## Description of the task
Output the data unchanged and complete, minus the images.

----- Supplied information

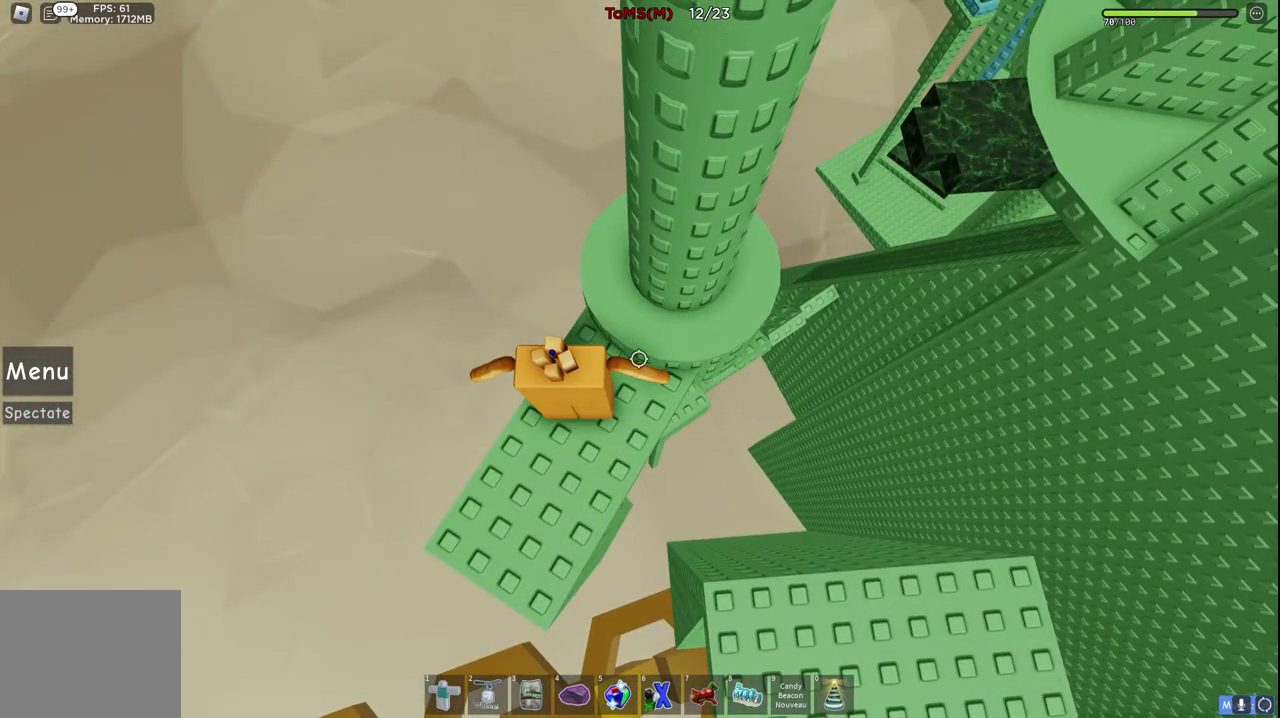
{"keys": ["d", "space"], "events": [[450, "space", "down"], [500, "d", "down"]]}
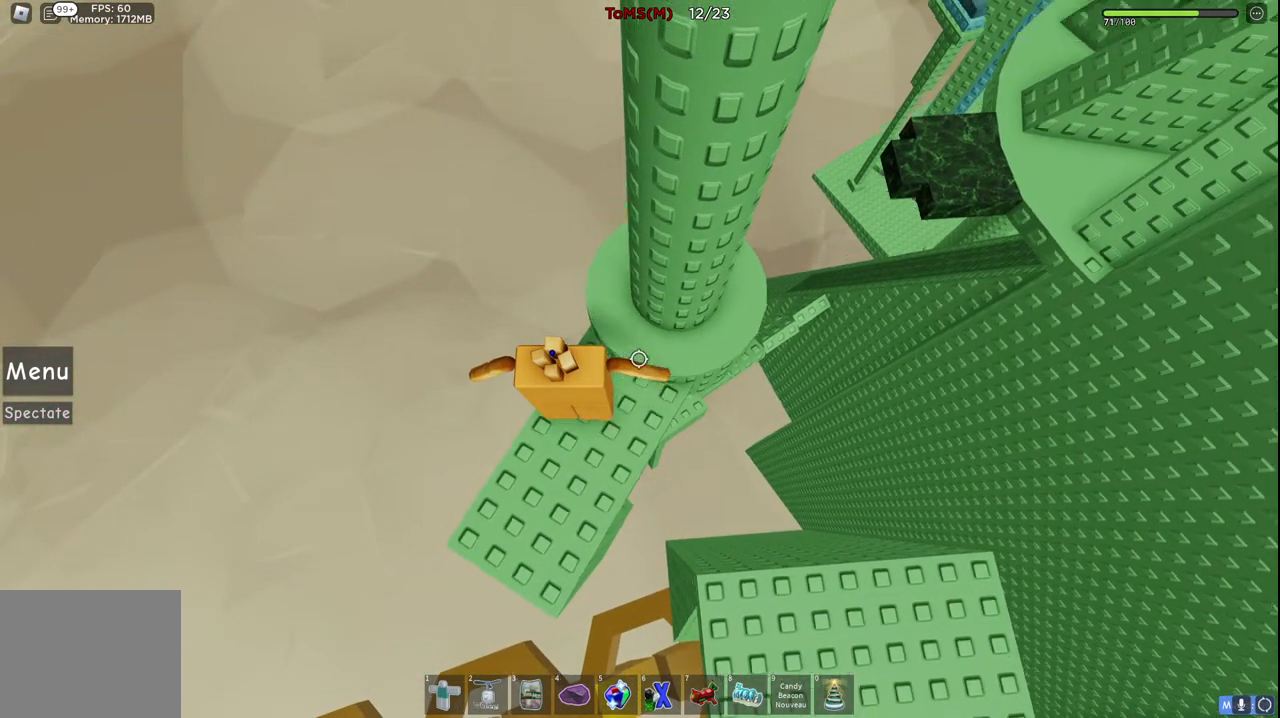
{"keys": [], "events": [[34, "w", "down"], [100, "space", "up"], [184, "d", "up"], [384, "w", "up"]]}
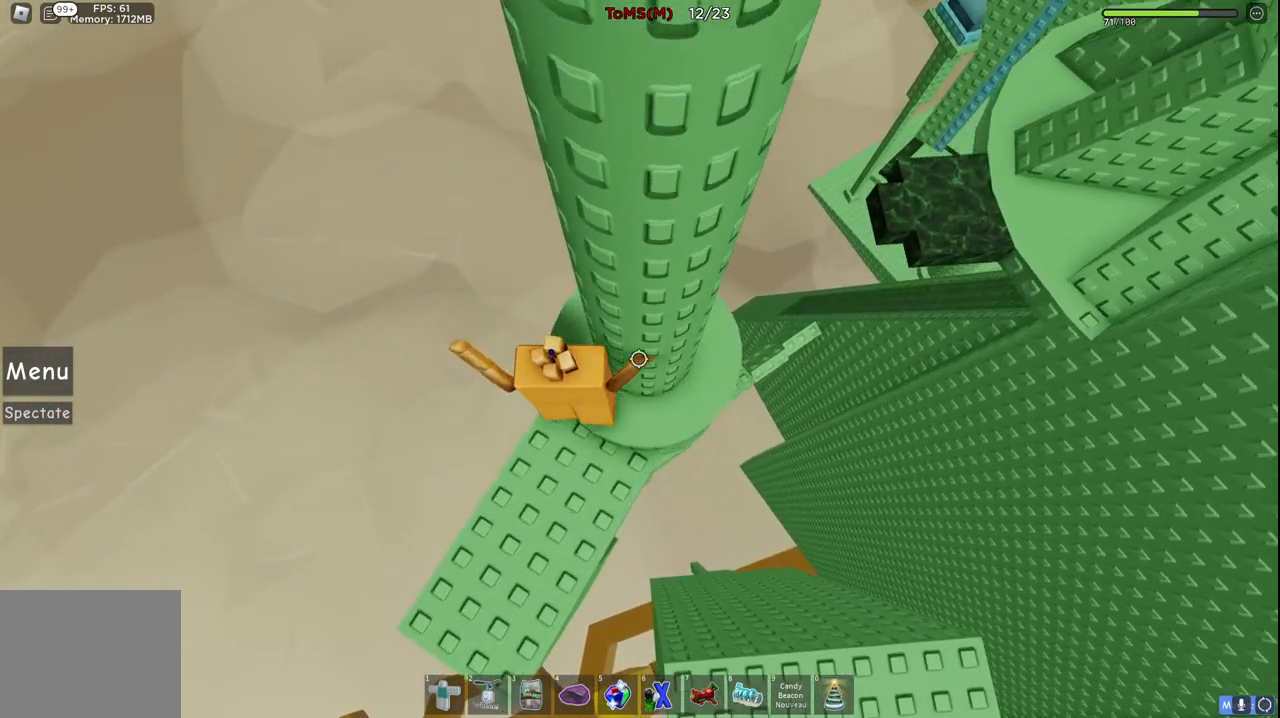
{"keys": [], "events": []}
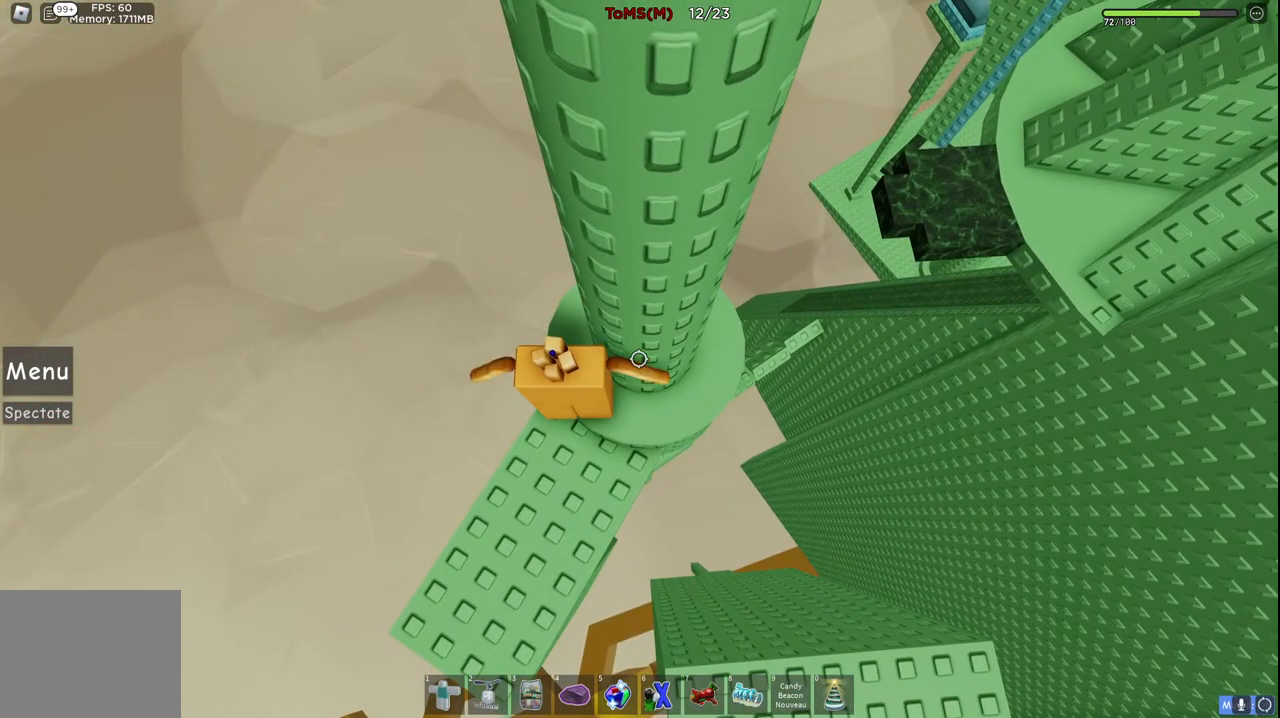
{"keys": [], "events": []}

----------

## Response to this task
{"keys": ["d", "space"], "events": [[450, "space", "down"], [500, "d", "down"]]}
{"keys": [], "events": [[34, "w", "down"], [100, "space", "up"], [184, "d", "up"], [384, "w", "up"]]}
{"keys": [], "events": []}
{"keys": [], "events": []}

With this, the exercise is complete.